That’s great news for the Green Party and for the NDP, even though the Greens are polling an historic high 34 per cent of decided voters while the NDP is the choice of just six per cent.

When the Green Party elected its first-ever MLA in 2015, the party garnered 10.8 per cent of the popular vote. The NDP was the choice of 11 per cent and while it came close in one Charlottetown riding, the party failed to win a seat.

Since then, they’ve been moving in decidedly opposite directions. Bolstered by the stellar performance of leader Peter Bevan-Baker in the provincial legislature, Green Party stock continues to rise. When Hannah Bell won a byelection last fall, it was clear an increasing number of Islanders were broadening their political horizons beyond the traditional Liberal and Progressive Conservative parties.

In Corporate Research Associates last quarterly poll, the governing Liberals did get a bounce to 42 per cent support, up from 37 in November. But the Greens were next at 34 per cent, well ahead of the PCs who tumbled into third place at 17 per cent support.
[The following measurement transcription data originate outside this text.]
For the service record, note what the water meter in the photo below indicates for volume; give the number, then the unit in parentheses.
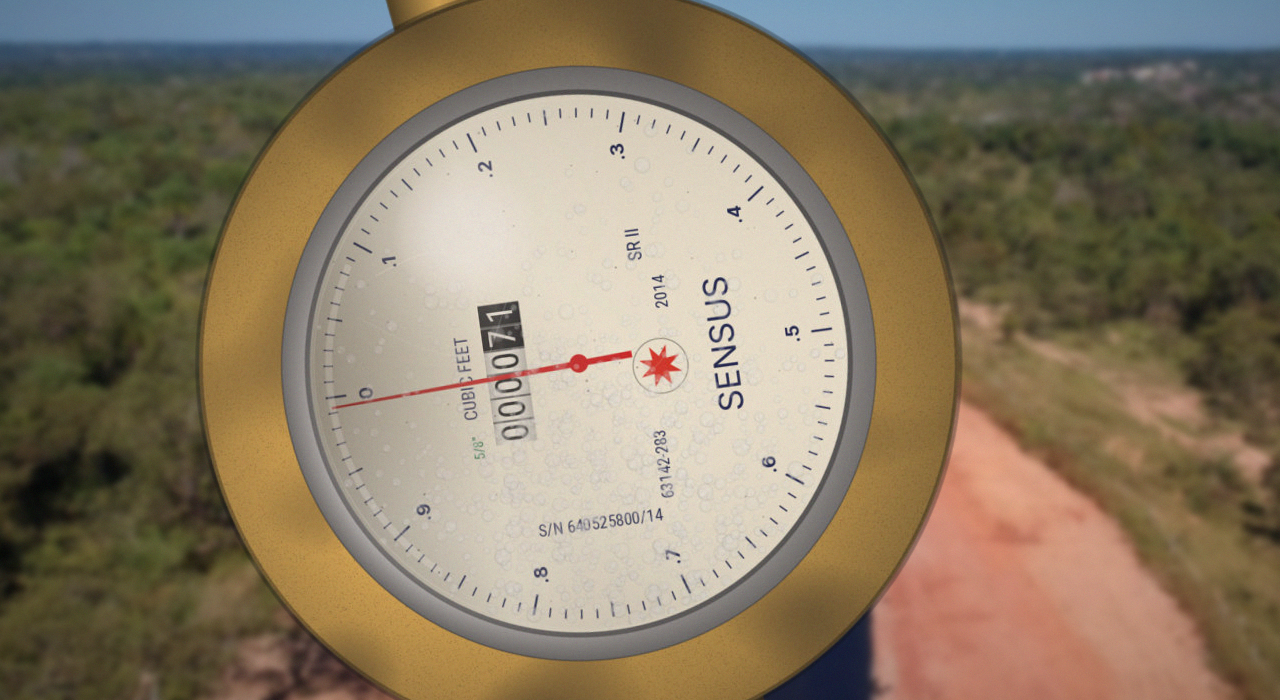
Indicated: 70.99 (ft³)
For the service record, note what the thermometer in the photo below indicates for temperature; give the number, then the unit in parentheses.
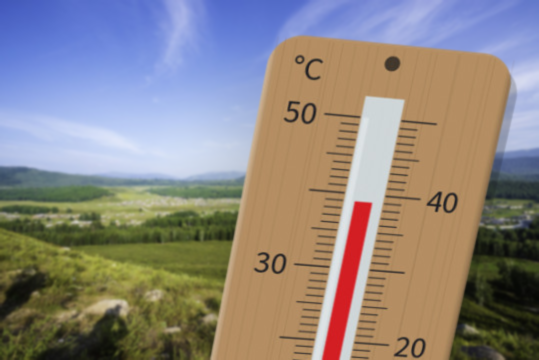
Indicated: 39 (°C)
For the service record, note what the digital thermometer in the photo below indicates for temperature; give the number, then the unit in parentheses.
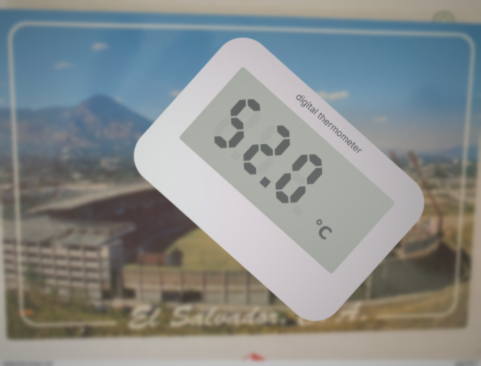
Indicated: 52.0 (°C)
For the NDP, which slumped from 11 to six per cent, it’s time to rebuild. After coming in a distant fourth in last fall’s byelection, Mike Redmond resigned as leader. Earlier in the year Gord McNeilly, a star NDP candidate who came within a whisker of winning his seat in 2015, left the party to join the Liberals.

The NDP will elect a new leader from three candidates – Joe Byrne, Susan MacVittie and Margaret Andrade – at a convention April 7. They may not have much time to prepare for next election. The fixed date is the fall of 2019, but a federal election at the same time makes that unlikely. Some believe the MacLauchlan Liberals want to go the polls sooner than later, meaning an election in the spring or summer of 2019. Others predict it could be called even earlier, maybe this fall.

Would that leave enough time for the NDP to organize and mount credible campaigns in all 27 districts? If not, would there be a chance to collaborate with the Greens? It was reported last fall that the NDP had offered to throw its support behind Hannah Bell and not field a candidate. The Greens declined the offer. Bevan-Baker said while the door is not closed to future collaboration, it would be a decision of the party’s full membership.

Depending on the results of a referendum on electoral reform being held in conjunction with the next election, there may be less need for this type of strategizing. If Islanders opt for proportional representation – a voting system that awards seats to parties proportional to their share of the popular vote – it’s likely multi-party legislatures will be in place after the 2022 election.

In the meantime, the NDP needs to find its voice and develop policies that appeal to an increasing number of disgruntled voters who are giving third and fourth parties a much closer look. They’re measuring all the parties and so far, the Greens are way ahead in terms of peeling support away from the Liberals and PCs.

We’ll soon find out how the NDP measures up.

- Wayne Young is an instructor in the journalism program at Holland College in Charlottetown.